The song’s simplistic melody and quiet progression contrasted with the band’s usually multilayered sound. The song’s slow introduction and intense, suicidal lyrics are disturbingly genuine, and the track has a sense of suicide. It laid the foundation for heavy metal composition with visual, realistic vision in songwriting, evident in their subsequent albums.

To Live Is To Die

Song Year: 1988

“To Live Is To Die” is the 8th song from the 4th album “…And Justice for All.” It’s an instrumental tune in line with the band’s past three albums. For over 20 years, it’d remain their longest studio recording to be featured on an album.

The track features several spoken lines near the end that Paul Gerhardt, a German poet, penned and made famous by the 1981 movie “Excalibur.” Ideally, this is a tribute to Cliff Burton, the band’s bassist, who died in a bus crash in 1986. They even incorporated riffs written by Burton that hadn’t been used before his passing.

Master of Puppets

Song Year: 1986

“Master of Puppets” is the title tune of Metallica’s 3rd studio album. Although it doesn’t have a remarkable chart history, it’s hailed as a great metal track by prominent music institutions like Guitar World, VH1, and Total Guitar. A single release only in France explains why such a well-known song failed to make the charts. Nevertheless, it became Gold-certified in Italy.

Metallica has released numerous tracks referring to substance addiction. However, “Master of Puppets” is the most notable mention, where the “Master” is the drug and the “Puppet” the addict.

Dryer’s Eve

Song Year: 1988

“Dryer’s Eve” is a thrashy song that takes the shape of a furious, resentful letter written by a youngster. The kid’s fragile psyche was damaged throughout his formative years by those who meant to guide and protect him.

Lyrically, Hetfield rants against his parents. James’ father abandoned him during his young teens, and his mother succumbed to cancer. She declined therapy due to her Christian views. Also, James felt that his parents never permitted him to explore the world alone because their faith advocated “isolation.”

Fight Fire With Fire

Song Year: 1984

“Fight Fire With Fire” is the lead single from the album titled “Ride The Lightning.” It’s one of the quickest and most ferocious tracks on any of Metallica’s nine albums. The track begins with a lyrical verse with acoustic guitar harmonics. However, it swiftly transitions into a thrash metal onslaught driven by a guitar riff played by Hetfield.

This song’s lyrics focus on nuclear warfare and, essentially, the collapse of humanity as it consumes itself.
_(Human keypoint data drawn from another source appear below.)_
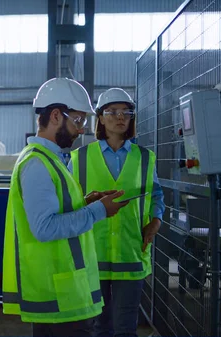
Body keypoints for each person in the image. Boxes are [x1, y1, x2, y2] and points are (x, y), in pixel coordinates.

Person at [2, 78, 130, 337]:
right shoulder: (37, 164)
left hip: (65, 293)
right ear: (56, 116)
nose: (81, 129)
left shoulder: (52, 160)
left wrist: (87, 202)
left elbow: (57, 210)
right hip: (58, 297)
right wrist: (98, 211)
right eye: (78, 120)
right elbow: (45, 228)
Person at [68, 88, 166, 337]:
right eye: (112, 112)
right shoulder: (79, 158)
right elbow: (68, 203)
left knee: (126, 327)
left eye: (126, 112)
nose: (120, 117)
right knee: (99, 327)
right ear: (100, 118)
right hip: (92, 253)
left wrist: (155, 222)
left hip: (130, 251)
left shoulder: (145, 158)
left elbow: (156, 195)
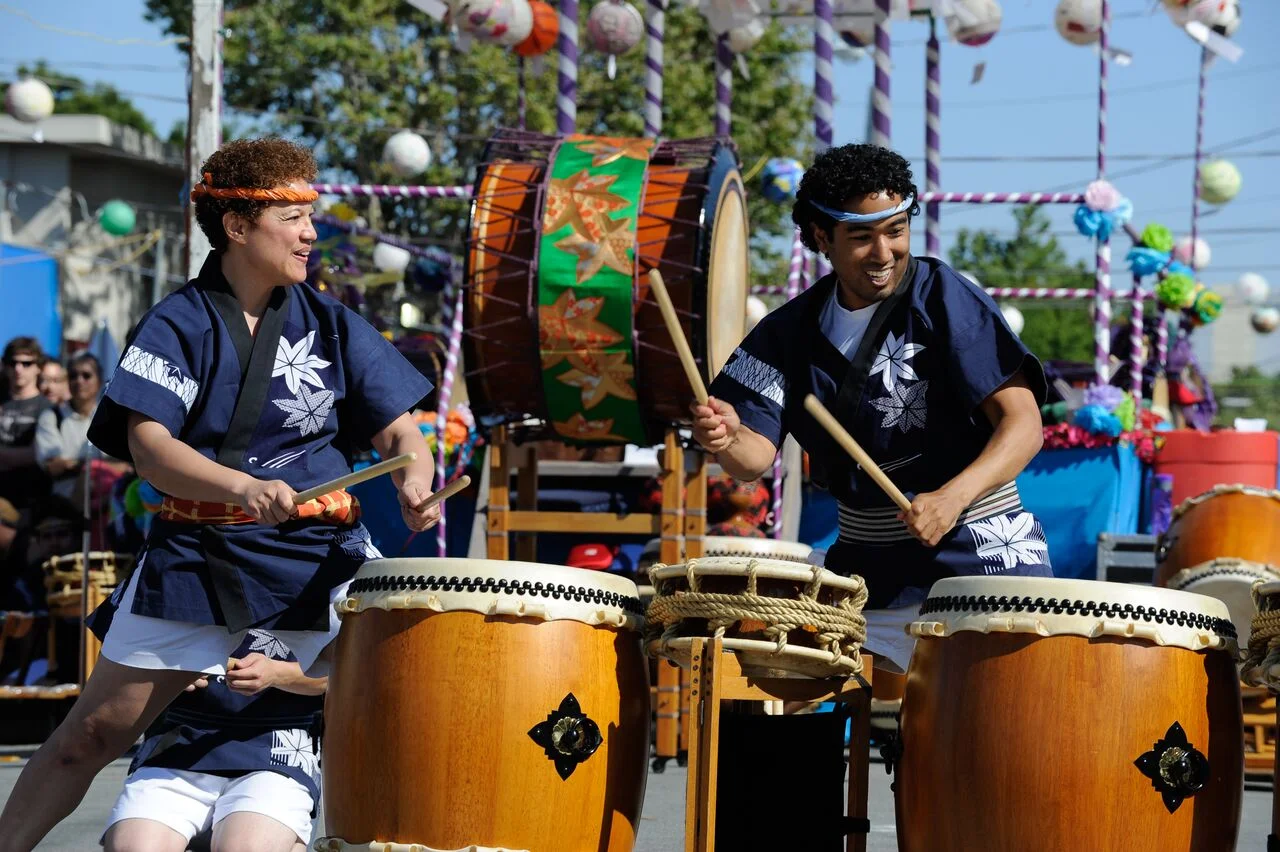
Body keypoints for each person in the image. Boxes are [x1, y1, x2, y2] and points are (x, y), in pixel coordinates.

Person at [0, 136, 441, 851]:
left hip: (313, 560)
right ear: (237, 226)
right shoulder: (178, 321)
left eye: (311, 215)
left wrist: (415, 479)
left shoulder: (331, 323)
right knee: (90, 732)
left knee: (384, 707)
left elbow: (401, 436)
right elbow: (150, 448)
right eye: (293, 217)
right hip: (196, 557)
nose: (309, 233)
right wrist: (240, 486)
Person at [691, 144, 1050, 672]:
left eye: (896, 230)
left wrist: (952, 498)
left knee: (991, 718)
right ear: (821, 238)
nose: (884, 252)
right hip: (866, 567)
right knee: (785, 683)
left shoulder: (942, 297)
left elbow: (1024, 425)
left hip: (982, 548)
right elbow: (753, 458)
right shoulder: (786, 333)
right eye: (861, 236)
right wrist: (724, 437)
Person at [99, 625, 326, 852]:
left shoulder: (323, 590)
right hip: (179, 741)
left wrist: (277, 674)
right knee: (133, 847)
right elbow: (121, 653)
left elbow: (346, 672)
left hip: (279, 744)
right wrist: (166, 671)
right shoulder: (171, 588)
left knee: (249, 847)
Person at [0, 337, 53, 561]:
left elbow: (39, 454)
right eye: (13, 363)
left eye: (26, 363)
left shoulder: (48, 408)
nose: (18, 369)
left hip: (31, 506)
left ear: (38, 367)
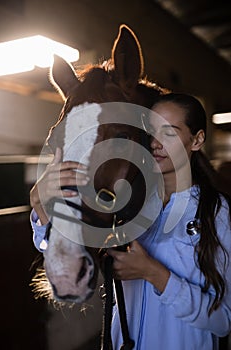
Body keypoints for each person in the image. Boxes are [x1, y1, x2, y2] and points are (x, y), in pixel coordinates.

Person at [30, 93, 231, 349]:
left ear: (197, 140)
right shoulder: (130, 206)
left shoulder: (217, 212)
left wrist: (155, 274)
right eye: (152, 132)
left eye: (169, 133)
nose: (156, 143)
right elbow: (74, 251)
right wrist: (40, 207)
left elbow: (223, 320)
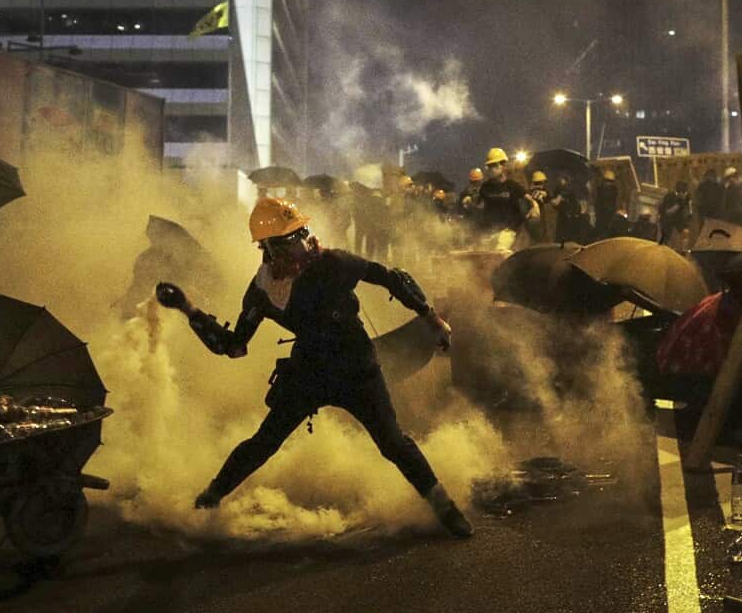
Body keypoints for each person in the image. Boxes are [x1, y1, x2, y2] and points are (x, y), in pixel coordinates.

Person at [156, 197, 473, 538]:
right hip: (309, 371)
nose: (304, 243)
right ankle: (209, 499)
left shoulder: (333, 262)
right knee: (264, 442)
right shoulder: (263, 289)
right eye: (292, 239)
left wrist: (433, 319)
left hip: (356, 367)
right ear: (271, 249)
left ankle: (444, 507)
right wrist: (188, 309)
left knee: (393, 443)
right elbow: (234, 348)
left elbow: (389, 277)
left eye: (303, 232)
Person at [476, 147, 536, 252]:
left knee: (499, 254)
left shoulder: (512, 186)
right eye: (489, 166)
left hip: (508, 231)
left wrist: (534, 207)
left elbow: (530, 200)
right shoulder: (485, 187)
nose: (491, 169)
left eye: (494, 165)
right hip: (490, 232)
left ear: (503, 166)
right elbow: (479, 206)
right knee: (482, 255)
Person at [551, 176, 586, 244]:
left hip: (569, 216)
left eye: (563, 180)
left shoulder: (568, 191)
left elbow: (575, 203)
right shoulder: (560, 190)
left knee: (568, 234)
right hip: (565, 215)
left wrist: (576, 212)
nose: (562, 182)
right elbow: (555, 204)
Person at [658, 180, 694, 248]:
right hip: (667, 220)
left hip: (679, 218)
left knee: (685, 232)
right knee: (667, 238)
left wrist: (689, 212)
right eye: (684, 193)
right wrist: (678, 205)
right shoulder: (670, 196)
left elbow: (690, 211)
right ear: (679, 192)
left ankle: (683, 250)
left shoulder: (686, 197)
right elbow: (668, 212)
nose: (685, 195)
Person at [593, 169, 621, 240]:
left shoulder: (600, 188)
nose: (608, 184)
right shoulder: (614, 190)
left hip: (604, 214)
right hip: (606, 213)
When writing this song, Hetfield claims he’d become preoccupied with death.

Orion

Song Year: 1986

Orion marked one of Metallica’s bassist Cliff Burton’s last masterpieces. For us, the pure musical talent that flows in the track is unparalleled by any Metallica instrumentals that came before or after it. During Burton’s memorial, this was one of the tracks played to honor him.

Thanks to the track’s spacey-sounding bridge, it was named after Orion, the star constellation. It features three major sections. There’s a heavy intro, a spacey bass-led intermission, and a conclusion that returns the introductory heaviness we all associate Metallica with.